Referral fees had gradually increased to upwards of 25 per cent of the total legal fee. Fees received by referring lawyers were frequently disproportionate to the value provided. As referral fees increased lawyers became increasingly incentivized to refer cases to the highest bidder rather than to the lawyer best qualified for the case.

Concerns about referral fees came to a head in 2016 when a Toronto Star investigation publicized how a notorious personal injury firm had been attracting thousands of clients with aggressive marketing, then referring the cases to other lawyers in return for hefty referral fees. The Star revealed that the lawyer serving as the face of the law firm had never tried a case.

This year, the Law Society of Upper Canada amended the rules for referral fees: they are now capped at 15 per cent of the first $50,000 of legal fees and 5 per cent of any fees in excess of $50,000, to a total maximum of $25,000, and can be paid only if the client and both the referring and referee lawyers enter into an agreement prescribed by the Law Society that confirms, among other things, that the referring lawyer provided the contact information of at least two lawyers qualified to handle the matter, and that the client understands that he or she has no obligation to accept the referral.

The need for such stringent regulation suggests we should revisit the question: Should referral fees be permitted at all?

The harm referral fees aim to prevent is already addressed by other rules of professional conduct. Lawyers have a duty not to undertake matters they are not competent to handle. If consulted about such a matter, lawyers must decline to act. No financial incentive should be required to motivate compliance with an existing professional obligation.

Lawyers are privileged to have a self-regulating monopoly on the provision of legal services in Canada.

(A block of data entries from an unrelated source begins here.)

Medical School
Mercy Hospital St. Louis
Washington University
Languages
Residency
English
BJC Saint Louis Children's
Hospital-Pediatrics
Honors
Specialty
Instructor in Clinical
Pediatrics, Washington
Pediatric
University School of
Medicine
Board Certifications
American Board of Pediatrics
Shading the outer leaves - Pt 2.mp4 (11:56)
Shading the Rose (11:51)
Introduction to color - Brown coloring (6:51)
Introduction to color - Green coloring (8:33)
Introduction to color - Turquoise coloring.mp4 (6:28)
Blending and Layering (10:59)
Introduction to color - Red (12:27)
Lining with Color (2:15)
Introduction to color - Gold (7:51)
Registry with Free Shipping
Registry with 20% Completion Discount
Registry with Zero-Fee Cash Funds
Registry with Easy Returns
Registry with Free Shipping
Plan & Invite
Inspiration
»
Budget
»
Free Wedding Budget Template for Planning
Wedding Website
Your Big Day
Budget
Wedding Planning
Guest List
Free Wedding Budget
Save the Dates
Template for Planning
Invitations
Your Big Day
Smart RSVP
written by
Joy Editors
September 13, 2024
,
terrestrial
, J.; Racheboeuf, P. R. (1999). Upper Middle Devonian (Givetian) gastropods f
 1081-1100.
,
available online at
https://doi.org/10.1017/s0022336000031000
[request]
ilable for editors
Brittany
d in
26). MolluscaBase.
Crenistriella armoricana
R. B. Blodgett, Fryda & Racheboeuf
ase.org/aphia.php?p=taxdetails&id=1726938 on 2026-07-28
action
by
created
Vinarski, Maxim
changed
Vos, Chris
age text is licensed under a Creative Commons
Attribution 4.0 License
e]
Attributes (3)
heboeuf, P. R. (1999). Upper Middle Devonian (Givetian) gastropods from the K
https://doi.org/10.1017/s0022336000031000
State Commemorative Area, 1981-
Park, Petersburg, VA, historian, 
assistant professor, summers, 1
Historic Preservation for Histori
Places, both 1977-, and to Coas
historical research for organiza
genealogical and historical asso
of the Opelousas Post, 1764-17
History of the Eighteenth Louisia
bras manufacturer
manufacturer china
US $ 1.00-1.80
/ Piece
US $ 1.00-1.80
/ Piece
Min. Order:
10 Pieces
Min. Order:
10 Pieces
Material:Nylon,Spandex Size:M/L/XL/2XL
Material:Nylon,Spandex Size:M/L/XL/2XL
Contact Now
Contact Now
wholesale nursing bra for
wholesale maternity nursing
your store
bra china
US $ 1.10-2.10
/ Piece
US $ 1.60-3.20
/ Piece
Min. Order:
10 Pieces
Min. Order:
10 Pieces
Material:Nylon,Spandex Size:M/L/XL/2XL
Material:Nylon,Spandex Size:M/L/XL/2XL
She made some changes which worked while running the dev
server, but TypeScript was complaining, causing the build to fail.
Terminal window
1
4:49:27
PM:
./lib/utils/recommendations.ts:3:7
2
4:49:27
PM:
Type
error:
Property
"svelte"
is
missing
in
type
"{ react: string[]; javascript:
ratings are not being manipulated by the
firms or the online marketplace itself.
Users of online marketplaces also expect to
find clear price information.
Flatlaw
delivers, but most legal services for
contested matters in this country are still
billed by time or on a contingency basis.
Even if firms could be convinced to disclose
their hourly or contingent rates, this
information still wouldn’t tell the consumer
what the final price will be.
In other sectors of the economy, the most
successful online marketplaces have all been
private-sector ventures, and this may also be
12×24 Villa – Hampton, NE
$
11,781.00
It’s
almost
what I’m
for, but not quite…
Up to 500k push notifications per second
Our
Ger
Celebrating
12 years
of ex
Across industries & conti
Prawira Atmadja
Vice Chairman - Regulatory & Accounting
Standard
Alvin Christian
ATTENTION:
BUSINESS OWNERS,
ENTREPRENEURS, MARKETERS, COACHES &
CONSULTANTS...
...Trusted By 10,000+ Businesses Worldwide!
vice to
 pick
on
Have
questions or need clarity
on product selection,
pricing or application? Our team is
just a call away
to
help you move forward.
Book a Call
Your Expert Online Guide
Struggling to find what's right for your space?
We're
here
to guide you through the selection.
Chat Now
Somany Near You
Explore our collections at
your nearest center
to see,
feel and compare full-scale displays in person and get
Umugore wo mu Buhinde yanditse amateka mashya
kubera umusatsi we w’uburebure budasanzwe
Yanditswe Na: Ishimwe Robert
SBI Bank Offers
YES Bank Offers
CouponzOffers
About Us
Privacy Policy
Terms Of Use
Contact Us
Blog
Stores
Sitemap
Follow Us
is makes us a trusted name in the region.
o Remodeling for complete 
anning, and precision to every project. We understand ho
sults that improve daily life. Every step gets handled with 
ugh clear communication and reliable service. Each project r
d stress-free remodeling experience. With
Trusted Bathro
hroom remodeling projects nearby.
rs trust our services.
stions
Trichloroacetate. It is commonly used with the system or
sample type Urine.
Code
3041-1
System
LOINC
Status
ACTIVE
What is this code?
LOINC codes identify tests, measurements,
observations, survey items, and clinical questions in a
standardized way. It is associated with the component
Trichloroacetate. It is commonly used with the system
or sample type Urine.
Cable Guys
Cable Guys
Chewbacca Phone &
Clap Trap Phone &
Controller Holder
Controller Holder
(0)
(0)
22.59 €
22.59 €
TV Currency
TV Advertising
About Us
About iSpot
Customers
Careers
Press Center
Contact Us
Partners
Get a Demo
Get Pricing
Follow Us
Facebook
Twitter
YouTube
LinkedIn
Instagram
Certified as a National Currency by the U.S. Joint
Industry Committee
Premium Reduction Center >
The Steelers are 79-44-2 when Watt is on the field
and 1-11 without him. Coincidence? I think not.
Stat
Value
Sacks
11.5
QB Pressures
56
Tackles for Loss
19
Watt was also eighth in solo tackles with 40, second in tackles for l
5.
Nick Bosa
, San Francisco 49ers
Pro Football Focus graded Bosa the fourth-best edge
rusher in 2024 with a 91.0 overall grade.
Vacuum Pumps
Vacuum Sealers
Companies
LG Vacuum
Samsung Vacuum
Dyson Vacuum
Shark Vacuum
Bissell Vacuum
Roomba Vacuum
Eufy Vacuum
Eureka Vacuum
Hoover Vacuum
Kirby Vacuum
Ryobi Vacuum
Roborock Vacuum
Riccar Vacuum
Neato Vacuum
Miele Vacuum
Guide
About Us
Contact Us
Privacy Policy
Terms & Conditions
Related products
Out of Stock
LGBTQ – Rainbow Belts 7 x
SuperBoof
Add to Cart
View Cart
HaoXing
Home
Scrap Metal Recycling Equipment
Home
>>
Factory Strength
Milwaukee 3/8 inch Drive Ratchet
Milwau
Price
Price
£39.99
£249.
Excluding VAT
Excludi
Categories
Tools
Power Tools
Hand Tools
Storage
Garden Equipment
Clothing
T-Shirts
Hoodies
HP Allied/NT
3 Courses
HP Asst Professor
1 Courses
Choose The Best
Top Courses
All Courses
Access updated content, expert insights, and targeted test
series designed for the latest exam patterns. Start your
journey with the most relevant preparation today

With this privilege comes a duty to assist the public in securing competent legal services. From this perspective, it appears unreasonable for lawyers to expect payment for providing this assistance.

On the other hand, referral fees facilitate connections between clients and competent lawyers. Good lawyers are not always good marketers, and the public doesn’t necessarily know where to find legal services. Many lawyers and clients thus rely on referrals. Prohibiting payment for this valuable service may be an unwarranted interference in the market, provided such payments are reasonable and consistent with other professional obligations.

Additionally, partners in large firms are compensated for referring work to other lawyers in the firm. A prohibition on referral fees may give large firms an unfair advantage.

The practice of law is both a profession and a business. It falls to our regulatory bodies to resolve any tension between these dual roles. The Law Society of Upper Canada acted appropriately by balancing the interests involved, and recognizing that while prohibition may be an overreaction, implementing targeted safeguards was necessary to protect the public and the integrity of the profession.